So how can I make FreeBSD really system-wide UTF-8? The methods I tried don't work. Even the manual http://www.freebsd.org/doc/en_US.ISO8859-1/books/handbook/using-localization.html says editing profile files and login.conf, however it is not sufficient as you see.

If I don't want anything *ever* in any case by accident run with locale=C on my server where should I put this information?

Otherwise it will cause nothing but errors in a "unicode wannabe" environment.

Please tell me that I can do it. I just donated to the FreeBSD fund so I wouldn't want to change operating system for awhile.


----------



## Mage (Mar 19, 2012)

kpa said:
			
		

> Yeah, crontab(5) entries are run in non-login shell and it's probably easiest to just set LC_ALL directly in the crontab file.



The thing I would like to avoid is to set it at 10 different place and fail at 11th.

What if I put it to rc.conf or /etc/rc? I really want it to be system-wide.


----------



## kpa (Mar 19, 2012)

You don't want to change locale for root from the default "C", there are documented cases where building of ports fail with non standard locales. Also I'm not very convinced that all the system shell scripts are yet UTF-8 safe.


----------



## Mage (Mar 19, 2012)

kpa said:
			
		

> You don't want to change locale for root from the default "C", there are documented cases where building of ports fail with non standard locales. Also I'm not very convinced that all the system shell scripts are yet UTF-8 safe.



If I have to choose I would prefer failing at building a port instead of losing or corrupting user data. Failing at port building is something I see instantly. And none of the ports I use failed so far while I use UTF-8 as root.

Having "C" locale without knowing it causes hidden but serious errors. For example regular expressions will work differently. You won't see any error because they'll run fine but the result will be different. For example they won't recognize internationalized characters as alphanumeric. And your users will have very annoying issues with string validation and sorting. Without your applications ever throwing an exception. It is as bad as silent data corruption.

It already happened to me when an IDN email didn't get through a regular expression. I was lucky enough to compare the results from command line and crontab. Only one line had difference. If we receive it later maybe I will never notice.

This is the issue you want to avoid at multi-language websites. It is a 100% sure source of random errors in the future. Like having a single disk storage. It will fail for 100%. The only questions is that when will that happen. If you know that it will happen for sure, wouldn't you like to avoid?
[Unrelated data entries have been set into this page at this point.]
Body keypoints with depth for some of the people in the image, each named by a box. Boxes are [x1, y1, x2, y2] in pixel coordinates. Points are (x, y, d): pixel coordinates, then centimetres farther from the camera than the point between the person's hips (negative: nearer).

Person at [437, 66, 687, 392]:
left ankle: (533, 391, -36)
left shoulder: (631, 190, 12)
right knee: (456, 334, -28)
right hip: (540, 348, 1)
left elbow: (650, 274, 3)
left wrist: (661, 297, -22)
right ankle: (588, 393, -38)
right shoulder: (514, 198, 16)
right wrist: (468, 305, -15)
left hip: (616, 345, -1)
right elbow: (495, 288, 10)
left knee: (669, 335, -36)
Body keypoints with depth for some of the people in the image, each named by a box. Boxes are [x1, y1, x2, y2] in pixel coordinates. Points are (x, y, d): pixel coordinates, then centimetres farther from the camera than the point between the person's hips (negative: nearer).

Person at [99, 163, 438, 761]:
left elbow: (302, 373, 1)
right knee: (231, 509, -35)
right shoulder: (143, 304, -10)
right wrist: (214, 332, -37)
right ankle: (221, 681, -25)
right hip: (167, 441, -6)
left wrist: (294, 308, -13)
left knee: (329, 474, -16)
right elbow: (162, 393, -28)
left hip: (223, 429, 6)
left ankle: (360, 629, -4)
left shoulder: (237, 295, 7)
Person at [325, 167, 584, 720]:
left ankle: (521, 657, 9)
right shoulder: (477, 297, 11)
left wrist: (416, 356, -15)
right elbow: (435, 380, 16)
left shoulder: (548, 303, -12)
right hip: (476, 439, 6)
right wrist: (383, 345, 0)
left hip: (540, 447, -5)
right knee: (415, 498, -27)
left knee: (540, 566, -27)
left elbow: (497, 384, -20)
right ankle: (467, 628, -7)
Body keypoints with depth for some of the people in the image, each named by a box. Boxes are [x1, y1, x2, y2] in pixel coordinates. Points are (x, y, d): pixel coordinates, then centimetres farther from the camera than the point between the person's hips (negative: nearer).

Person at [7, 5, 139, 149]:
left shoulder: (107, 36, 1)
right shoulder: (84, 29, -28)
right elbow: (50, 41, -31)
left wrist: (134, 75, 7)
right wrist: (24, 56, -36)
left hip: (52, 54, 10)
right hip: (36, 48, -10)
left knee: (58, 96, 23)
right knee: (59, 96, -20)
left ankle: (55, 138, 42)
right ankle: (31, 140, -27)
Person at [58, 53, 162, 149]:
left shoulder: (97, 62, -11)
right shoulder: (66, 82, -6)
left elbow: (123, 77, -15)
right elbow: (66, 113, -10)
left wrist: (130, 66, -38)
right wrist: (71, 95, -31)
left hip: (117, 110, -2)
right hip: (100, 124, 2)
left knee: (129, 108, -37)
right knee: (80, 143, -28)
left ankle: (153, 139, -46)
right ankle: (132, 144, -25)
Sooner or later you will forget to add export LANG=... to some of your crontab scripts. Or somewhere else where you shouldn't add to because you think you already set it. And when you run your tests it works fine.

It is sad that UTF-8 is still an issue in 2012. I am not bashing FreeBSD becuse it is a global problem. However I believe that many people setup FreeBSD for webservers like me. I already spent some time to figure out that PostgreSQL has hardcoded LC_CTYPE=C in it's FreeBSD rc.d initfile even when compiled with unicode (ICU) support. Also its unicode support didn't work with server version 9.1 some months ago with the very same options it worked fine with 9.0. And it didn't even tell that. It "only" made wrong string ordering. Which can cause much more serious problems than seeing lines in wrong order. It can even cause silently losing records as the btree index also might not work correctly. We had these issues in real already.
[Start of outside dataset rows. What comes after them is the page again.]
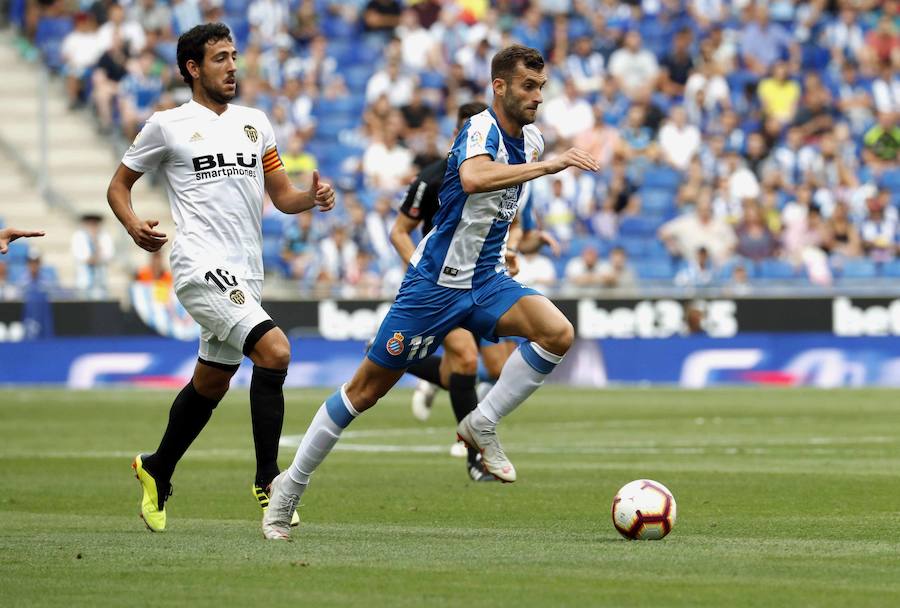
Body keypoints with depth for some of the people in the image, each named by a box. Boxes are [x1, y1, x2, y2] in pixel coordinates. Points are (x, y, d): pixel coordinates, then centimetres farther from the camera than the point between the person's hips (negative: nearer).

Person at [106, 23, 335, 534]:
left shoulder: (255, 122, 15)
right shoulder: (167, 126, 0)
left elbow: (282, 195, 17)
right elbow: (119, 185, 8)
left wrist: (313, 197, -5)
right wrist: (134, 225, -11)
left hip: (247, 274, 7)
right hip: (203, 267, -7)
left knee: (211, 384, 16)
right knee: (275, 351, -23)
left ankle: (157, 472, 38)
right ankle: (268, 478, -13)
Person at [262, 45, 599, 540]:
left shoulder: (530, 139, 5)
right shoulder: (481, 130, -20)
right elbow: (473, 179, -44)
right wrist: (548, 165, -44)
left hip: (486, 280, 7)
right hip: (436, 281, -6)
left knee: (558, 333, -21)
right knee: (367, 390, 1)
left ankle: (482, 426, -7)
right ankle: (290, 486, 16)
As a developer I feel spending too much time to forge systems to be real UTF-8 and not just "almost UTF-8". As UTF-8 is backward compatible to LATIN1 I also think this shouldn't be still an issue nowadays.

And I mean no offense and I see that you all try to help. Considering that I take the risk of failing with a port building where should I put that language info for all users and all cases?


----------